How are they being oppressed?

In Indian administered Kashmir, India maintains around one million troops who have committed human rights violation like, rape, torture, and enforced disappearance which continues today.  The number of people killed in Kashmir is estimated to be from 50,000 to 100,000. Pakistan also maintains a heavy military presence in the part which it administers. Human Right Watch has described Pakistan administered Kashmir as a land of restriction on political rights and civil liberty. A poll published in Chatham House stated that nearly half of the people living in Indian and Pakistani part of Kashmir want the disputed region to become its own independent country. Will Kashmiri people get justice?

Current situation and What does the annexation of Kashmir mean?
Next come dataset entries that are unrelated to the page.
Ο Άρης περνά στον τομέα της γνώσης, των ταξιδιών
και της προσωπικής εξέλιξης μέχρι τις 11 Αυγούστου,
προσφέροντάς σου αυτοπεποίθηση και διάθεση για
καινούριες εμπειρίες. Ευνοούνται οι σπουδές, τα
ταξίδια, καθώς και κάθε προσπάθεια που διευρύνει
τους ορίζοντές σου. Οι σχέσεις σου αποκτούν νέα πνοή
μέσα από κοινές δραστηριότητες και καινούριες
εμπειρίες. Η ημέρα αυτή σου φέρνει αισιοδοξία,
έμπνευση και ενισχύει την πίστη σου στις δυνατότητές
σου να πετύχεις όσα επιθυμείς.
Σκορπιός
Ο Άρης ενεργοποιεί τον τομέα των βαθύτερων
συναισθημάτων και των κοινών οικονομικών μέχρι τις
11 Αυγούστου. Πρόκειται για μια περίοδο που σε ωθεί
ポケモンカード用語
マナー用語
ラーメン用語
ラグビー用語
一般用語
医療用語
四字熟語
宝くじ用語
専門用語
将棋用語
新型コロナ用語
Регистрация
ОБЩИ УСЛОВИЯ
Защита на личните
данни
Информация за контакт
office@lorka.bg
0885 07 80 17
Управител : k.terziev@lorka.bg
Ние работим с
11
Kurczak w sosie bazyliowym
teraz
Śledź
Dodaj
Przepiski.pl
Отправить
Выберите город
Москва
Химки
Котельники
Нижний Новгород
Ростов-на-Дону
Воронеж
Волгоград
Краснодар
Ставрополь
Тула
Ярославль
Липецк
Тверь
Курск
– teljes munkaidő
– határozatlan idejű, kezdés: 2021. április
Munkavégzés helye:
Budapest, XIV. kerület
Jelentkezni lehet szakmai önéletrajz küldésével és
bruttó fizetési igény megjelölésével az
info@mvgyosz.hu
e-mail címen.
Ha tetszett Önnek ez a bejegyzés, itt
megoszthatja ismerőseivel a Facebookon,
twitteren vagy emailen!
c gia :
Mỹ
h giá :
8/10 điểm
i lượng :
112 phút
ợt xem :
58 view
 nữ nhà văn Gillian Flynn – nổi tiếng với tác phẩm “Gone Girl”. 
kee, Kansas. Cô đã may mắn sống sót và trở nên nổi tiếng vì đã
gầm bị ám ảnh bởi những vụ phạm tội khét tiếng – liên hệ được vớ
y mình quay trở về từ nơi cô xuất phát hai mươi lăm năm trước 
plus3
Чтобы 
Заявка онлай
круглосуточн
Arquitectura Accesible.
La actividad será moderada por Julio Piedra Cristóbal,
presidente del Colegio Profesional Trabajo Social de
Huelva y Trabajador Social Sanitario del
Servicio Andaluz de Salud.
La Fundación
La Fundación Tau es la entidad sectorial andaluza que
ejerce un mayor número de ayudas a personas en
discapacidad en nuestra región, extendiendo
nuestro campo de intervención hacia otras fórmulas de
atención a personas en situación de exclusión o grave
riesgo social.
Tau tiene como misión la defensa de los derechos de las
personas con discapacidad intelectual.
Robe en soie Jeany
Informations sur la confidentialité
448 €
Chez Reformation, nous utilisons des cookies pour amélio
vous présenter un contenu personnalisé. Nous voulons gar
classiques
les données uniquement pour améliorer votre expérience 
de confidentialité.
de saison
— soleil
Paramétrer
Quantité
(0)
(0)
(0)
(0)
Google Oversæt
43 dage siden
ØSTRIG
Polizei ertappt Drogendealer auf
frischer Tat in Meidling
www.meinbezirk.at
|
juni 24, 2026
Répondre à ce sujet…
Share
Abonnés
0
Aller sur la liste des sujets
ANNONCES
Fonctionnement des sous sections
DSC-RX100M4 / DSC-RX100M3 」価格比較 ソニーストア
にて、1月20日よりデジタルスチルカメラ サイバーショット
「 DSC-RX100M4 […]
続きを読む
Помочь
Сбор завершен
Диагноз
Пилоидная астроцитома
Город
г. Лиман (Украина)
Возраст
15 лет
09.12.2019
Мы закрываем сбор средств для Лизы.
In a deceptive move pretending to counter terrorist attacks, towards the end of July, the BJP government of Prime Minister Narendra Modi deployed tens of thousands of troops in the state of Jammu. Kashmir is considered the most militarised area in the world with already the presence of a million strong-armed personnel. At the same time, the major annual Hindu pilgrimage to Amarnath was cancelled and all pilgrims and tourists expelled from the state while several Kashmiri leaders were put under house arrest and the whole state was locked down under strict military curfew. On Monday 5 August announcements were made that the Indian government was effectively annexing Kashmir by stripping it of its semi-autonomous status, breaking the state of Jammu and Kashmir and downgrading it from statehood into centrally governed union territories. The three-pronged unilateral move of the disputed region without consultation will have a far-reaching negative effect on the Kashmiri population: ⦁ Modi government has revoked Article 370 of India’s constitution, effective immediately, that gave Kashmiris a separate constitution, flag and to set its laws, except for those related to defence and foreign policy. ⦁ Article 35A of India’s constitution has also been revoked that allowed Jammu and Kashmir’s local legislature to define who were considered permanent residents denying Indians from outside the state from permanently settling, buying land, holding local government jobs or winning education scholarships in the J&K state. ⦁ The government has also announced that it would split the state of Jammu and Kashmir into two union territories J&K and Ladakh ruled by the central government in Delhi.